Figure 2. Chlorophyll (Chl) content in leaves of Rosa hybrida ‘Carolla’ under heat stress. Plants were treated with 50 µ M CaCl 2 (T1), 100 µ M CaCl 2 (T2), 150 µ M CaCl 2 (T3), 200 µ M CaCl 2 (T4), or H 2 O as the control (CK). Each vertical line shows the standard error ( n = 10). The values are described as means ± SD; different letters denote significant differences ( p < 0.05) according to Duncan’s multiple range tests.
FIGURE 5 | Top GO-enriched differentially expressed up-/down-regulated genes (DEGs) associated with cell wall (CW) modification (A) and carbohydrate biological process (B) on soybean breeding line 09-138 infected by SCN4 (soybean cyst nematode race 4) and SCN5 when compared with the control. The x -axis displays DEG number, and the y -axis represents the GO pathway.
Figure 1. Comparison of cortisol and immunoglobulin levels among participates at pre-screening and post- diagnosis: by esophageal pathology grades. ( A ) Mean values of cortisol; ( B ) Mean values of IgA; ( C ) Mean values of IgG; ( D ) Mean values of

---

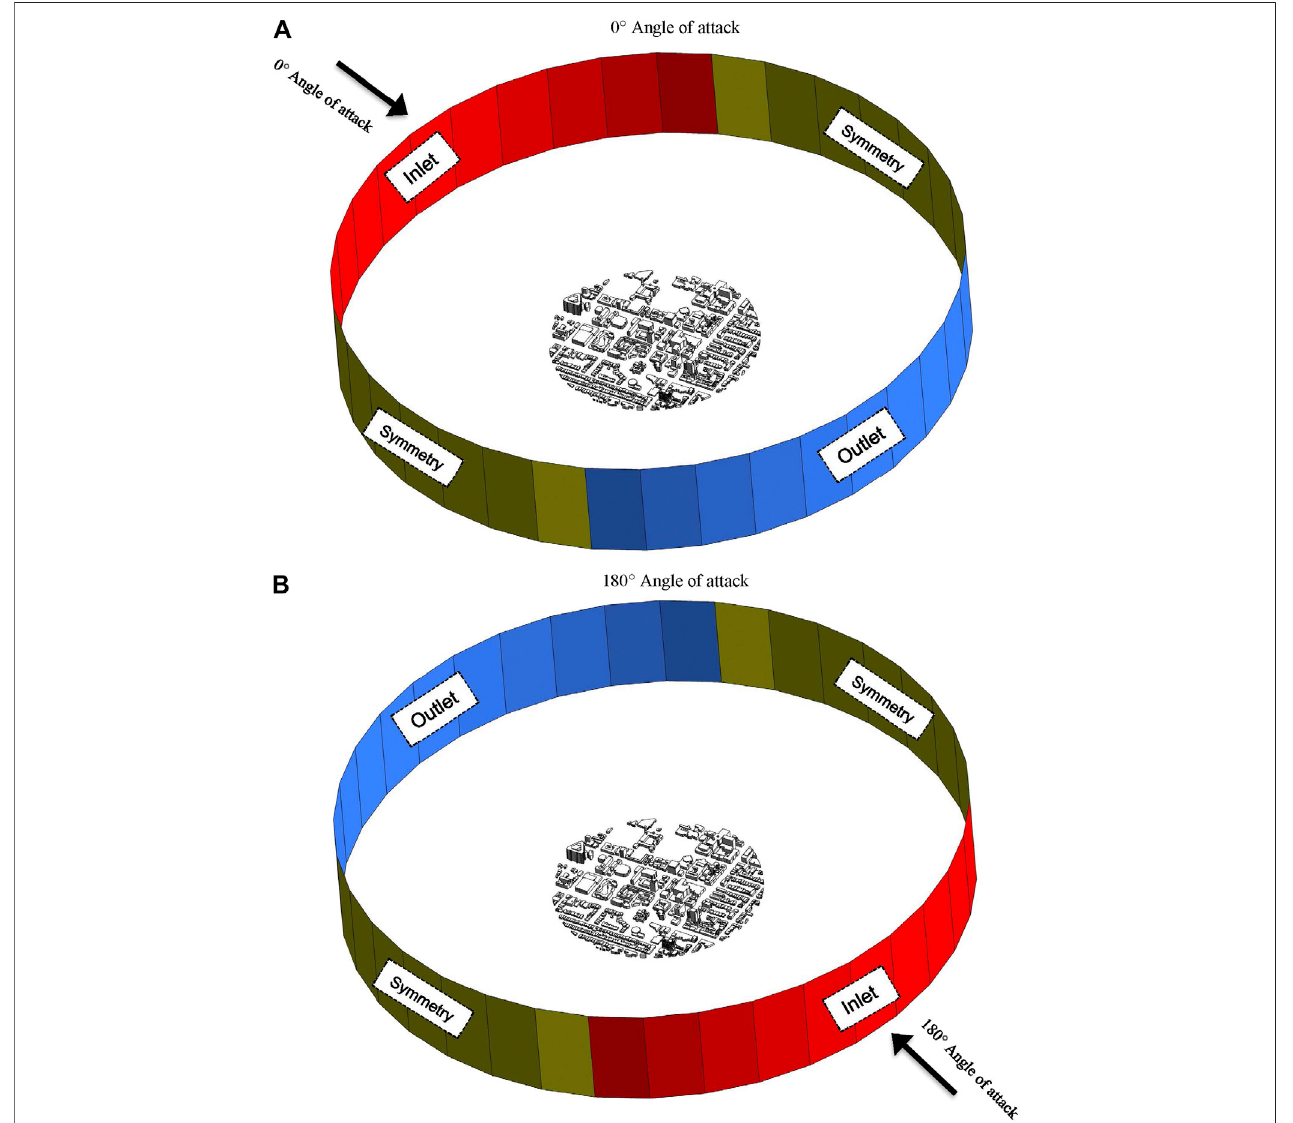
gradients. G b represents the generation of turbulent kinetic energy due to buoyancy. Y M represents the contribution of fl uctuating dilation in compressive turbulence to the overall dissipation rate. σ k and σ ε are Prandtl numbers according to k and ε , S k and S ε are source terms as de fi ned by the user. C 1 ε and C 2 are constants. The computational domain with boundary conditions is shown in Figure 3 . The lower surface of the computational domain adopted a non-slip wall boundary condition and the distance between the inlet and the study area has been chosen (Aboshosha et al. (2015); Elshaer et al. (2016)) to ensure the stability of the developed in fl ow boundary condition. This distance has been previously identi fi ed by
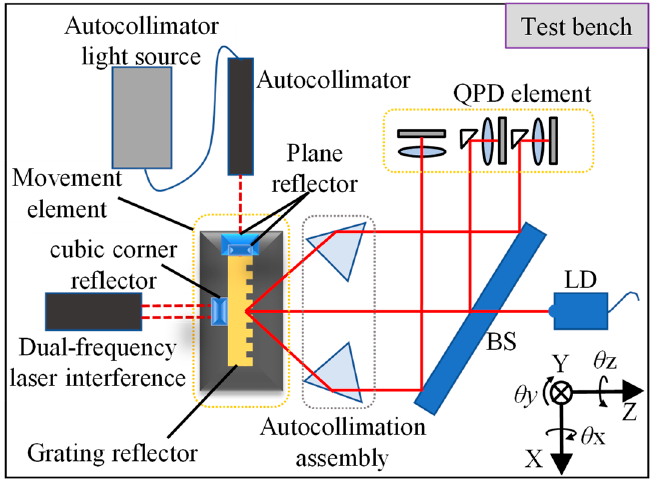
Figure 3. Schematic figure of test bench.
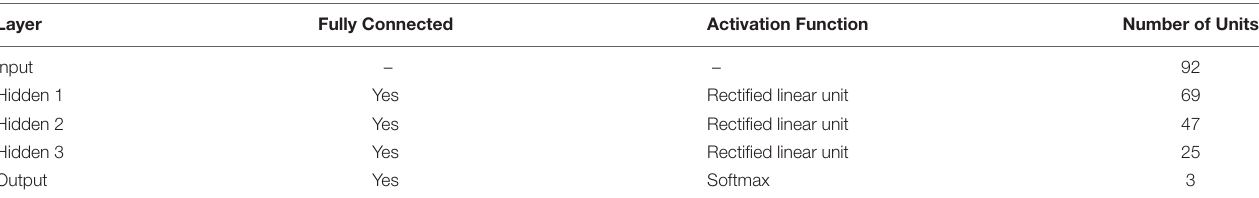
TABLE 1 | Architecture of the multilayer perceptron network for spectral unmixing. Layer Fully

--

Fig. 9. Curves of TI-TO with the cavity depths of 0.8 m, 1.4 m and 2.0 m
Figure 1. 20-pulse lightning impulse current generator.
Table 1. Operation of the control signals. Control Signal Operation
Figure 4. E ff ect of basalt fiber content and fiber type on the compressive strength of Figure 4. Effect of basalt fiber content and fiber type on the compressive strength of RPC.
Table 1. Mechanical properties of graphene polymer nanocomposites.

### Exercise:
Looking at the data above, write out exactly the lines that start at the one containing "Figure 1. 20-pulse" and end at the one containing "Table 1. Mechanical"; include both and nothing beyond.

### Answer for this exercise:
Figure 1. 20-pulse lightning impulse current generator.
Table 1. Operation of the control signals. Control Signal Operation
Figure 4. E ff ect of basalt fiber content and fiber type on the compressive strength of Figure 4. Effect of basalt fiber content and fiber type on the compressive strength of RPC.
Table 1. Mechanical properties of graphene polymer nanocomposites.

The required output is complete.